Anak sulung lebih dipengaruhi oleh orang tua.
Persaudaraan
mempengaruhi satu sama lain, tidak hanya secara langsung, yaitu melalui
interaksi mereka, tetapi juga tidak langsung, yaitu dari efek hubungan
saudara-saudara mereka dengan orang tua mereka. Contohnya, pengalaman
orang tua dalam mengasuh anak pertama mempengaruhi harapan dan pengasuhan
mereka terhadap anak kedua.
d. Hewan
Peliharaan
Hewan
peliharaan dinilai berperan penting pada perkembangan kepribadian anak masa
usia tengah. Keluarga yang memiliki anak masa sekolah, cenderung mempunyai
hewan peliharaan saat ini.
Hewan
peliharaan dapat berkontribusi pada teori Erikson tentang basic trust dan membantu anak dalam menghadapi tantangan sosial.
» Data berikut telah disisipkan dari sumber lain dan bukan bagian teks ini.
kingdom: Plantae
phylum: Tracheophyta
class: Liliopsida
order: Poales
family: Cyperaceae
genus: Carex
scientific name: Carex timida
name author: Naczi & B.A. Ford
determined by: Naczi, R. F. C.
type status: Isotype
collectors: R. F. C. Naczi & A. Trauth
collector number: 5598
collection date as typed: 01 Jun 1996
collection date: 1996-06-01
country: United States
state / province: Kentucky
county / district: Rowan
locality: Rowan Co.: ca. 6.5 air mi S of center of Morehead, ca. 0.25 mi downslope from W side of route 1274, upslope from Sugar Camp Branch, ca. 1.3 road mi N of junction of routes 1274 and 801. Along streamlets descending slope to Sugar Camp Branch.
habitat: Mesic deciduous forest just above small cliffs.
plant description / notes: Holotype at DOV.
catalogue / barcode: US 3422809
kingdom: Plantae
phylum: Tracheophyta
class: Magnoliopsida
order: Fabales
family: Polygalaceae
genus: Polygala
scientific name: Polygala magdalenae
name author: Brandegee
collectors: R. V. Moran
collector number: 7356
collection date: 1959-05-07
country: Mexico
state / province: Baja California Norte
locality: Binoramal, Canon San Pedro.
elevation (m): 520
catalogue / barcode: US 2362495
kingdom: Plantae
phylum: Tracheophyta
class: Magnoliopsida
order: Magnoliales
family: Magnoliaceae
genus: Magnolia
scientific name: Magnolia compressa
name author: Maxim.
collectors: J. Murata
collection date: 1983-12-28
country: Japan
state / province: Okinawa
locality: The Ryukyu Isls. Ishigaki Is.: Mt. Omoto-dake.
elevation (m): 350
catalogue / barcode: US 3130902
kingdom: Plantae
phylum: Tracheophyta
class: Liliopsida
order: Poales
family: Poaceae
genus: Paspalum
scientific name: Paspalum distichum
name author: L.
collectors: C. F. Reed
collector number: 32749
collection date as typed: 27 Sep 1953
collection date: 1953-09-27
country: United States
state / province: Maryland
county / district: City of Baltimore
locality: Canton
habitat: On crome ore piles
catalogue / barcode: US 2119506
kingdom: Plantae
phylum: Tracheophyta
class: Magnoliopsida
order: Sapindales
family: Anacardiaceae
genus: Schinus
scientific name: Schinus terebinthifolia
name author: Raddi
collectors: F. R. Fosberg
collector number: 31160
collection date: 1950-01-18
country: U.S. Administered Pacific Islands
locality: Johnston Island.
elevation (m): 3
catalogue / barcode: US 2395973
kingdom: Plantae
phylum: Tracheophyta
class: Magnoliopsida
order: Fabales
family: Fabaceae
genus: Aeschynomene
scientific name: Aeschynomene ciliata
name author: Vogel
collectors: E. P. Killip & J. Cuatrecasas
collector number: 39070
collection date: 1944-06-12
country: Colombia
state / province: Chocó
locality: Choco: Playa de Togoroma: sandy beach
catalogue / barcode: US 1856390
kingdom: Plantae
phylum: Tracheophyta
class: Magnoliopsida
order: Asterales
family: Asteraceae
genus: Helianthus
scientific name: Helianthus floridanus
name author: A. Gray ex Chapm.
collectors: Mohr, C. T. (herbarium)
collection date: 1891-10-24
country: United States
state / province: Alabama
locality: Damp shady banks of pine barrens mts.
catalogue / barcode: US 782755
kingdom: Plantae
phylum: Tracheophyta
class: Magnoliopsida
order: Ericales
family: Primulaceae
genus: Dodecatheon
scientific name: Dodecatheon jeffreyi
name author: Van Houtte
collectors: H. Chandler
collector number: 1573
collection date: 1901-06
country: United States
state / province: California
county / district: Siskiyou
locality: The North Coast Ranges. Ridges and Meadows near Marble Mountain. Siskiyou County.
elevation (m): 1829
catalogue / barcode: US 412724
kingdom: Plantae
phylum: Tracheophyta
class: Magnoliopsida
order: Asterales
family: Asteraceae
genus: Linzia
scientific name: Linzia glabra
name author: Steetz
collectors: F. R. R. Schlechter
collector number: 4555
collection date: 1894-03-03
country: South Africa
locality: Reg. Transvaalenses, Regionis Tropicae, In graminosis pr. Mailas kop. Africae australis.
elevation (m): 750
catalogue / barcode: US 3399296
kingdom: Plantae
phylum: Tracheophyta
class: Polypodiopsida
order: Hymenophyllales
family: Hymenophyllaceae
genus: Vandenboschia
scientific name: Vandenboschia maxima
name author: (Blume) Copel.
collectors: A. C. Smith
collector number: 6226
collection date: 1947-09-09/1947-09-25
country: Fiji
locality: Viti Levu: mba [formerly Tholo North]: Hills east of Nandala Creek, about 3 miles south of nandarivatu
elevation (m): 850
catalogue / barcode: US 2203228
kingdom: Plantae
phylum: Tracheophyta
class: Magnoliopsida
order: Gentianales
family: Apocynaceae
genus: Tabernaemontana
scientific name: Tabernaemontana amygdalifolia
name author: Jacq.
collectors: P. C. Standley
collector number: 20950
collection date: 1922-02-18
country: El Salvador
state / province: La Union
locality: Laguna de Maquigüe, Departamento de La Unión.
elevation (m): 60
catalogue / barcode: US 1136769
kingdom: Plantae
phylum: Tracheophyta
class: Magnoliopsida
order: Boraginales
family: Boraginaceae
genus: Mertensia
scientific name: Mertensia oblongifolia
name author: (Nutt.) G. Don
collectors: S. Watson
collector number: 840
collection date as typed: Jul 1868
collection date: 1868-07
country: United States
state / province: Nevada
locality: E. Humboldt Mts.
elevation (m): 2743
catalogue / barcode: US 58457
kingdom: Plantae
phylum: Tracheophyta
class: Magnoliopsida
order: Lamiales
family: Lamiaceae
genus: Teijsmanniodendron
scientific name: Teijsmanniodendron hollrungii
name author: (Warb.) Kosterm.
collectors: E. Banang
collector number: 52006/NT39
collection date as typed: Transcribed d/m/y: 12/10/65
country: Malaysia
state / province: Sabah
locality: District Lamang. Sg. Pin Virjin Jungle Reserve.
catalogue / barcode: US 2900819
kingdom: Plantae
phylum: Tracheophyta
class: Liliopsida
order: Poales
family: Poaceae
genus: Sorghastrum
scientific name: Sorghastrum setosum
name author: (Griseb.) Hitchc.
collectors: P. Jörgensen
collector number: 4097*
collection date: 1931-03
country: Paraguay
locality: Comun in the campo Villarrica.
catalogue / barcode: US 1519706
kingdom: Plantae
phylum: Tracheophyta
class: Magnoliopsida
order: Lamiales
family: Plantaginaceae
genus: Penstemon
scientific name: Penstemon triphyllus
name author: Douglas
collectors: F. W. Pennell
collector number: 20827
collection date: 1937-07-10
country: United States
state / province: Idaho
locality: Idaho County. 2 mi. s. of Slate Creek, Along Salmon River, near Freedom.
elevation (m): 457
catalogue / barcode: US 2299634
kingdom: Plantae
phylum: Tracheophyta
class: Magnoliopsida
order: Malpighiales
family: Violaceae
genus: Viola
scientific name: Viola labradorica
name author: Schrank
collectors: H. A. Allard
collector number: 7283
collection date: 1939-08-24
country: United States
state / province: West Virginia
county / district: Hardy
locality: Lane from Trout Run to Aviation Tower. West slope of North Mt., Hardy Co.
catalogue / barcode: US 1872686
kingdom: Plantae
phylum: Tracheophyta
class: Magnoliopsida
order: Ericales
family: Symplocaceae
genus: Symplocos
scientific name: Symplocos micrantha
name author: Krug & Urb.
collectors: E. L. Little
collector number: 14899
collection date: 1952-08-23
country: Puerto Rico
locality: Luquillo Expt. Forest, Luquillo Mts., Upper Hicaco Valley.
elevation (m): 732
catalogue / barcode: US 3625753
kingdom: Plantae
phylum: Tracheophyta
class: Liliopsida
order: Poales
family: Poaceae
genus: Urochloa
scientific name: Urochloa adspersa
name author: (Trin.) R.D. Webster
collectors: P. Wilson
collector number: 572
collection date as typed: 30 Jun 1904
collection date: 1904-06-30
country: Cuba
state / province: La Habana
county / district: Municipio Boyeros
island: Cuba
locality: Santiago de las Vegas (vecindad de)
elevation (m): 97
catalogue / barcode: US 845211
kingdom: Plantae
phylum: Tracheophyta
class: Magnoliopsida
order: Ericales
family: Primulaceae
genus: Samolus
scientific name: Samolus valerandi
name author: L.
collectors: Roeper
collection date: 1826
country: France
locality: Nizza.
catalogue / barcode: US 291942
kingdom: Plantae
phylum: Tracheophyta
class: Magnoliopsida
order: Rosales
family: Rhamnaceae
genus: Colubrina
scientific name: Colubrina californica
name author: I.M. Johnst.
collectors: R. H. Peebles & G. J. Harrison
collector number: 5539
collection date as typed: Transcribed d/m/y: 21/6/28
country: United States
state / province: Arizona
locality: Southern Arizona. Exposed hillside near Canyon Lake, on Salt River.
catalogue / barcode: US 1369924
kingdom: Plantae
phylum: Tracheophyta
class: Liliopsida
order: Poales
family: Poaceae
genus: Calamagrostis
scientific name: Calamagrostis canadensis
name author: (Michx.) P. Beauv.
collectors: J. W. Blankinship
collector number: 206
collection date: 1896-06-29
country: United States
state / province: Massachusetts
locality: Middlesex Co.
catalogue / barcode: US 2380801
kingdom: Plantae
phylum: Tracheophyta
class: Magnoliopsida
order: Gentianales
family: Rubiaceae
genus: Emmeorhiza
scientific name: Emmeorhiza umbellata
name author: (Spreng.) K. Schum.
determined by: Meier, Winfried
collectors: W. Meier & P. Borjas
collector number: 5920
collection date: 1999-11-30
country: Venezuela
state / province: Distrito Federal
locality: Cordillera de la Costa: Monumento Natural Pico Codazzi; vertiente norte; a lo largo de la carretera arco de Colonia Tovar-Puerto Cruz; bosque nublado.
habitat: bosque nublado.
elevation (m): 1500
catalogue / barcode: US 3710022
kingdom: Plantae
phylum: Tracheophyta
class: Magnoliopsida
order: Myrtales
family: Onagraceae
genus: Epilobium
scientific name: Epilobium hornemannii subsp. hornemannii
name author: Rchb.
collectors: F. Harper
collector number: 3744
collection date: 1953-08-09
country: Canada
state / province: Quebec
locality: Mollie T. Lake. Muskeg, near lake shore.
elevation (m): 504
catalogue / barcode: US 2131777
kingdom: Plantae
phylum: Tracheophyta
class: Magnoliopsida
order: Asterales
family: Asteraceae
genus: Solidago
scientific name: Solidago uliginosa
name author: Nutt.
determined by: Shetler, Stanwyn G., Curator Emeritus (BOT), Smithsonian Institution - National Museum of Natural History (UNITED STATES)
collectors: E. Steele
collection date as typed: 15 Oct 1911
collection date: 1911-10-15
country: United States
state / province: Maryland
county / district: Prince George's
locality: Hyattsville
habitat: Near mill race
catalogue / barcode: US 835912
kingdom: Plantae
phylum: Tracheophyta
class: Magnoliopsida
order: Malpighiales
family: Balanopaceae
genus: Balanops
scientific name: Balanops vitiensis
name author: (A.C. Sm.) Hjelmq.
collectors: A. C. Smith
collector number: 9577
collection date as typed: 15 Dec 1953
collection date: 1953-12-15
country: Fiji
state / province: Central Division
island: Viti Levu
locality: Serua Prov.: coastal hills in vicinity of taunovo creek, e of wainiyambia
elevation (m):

Anak-anak pada masa usia tengah sangat mudah membangun kepercayaan pada hewan
peliharaan mereka dan mereka akan memperlakukan hewan mereka sebagai suatu
dukungan atau motivasi positif terhadap emosi mereka. Memelihara hewan
mengajarkan anak akan rasa empati, saling menyayangi, dan tanggung jawab
terhadap sesama. Anak-anak
juga cenderung memilih untuk berbagi cerita dan bermain
dengan hewan peliharaan mereka setelah suatu kejadian yang membuat mereka malu
atau sedih.
DAFTAR PUSTAKA
Papalia, Diane E., et
al.Human Developement: Tenth Edition.New
York: McGraw-Hill Book Company,2007.
Santrok, John W. Life
Span Development: Twelfth Edition.New York: McGraw-Hill Book Company,2009.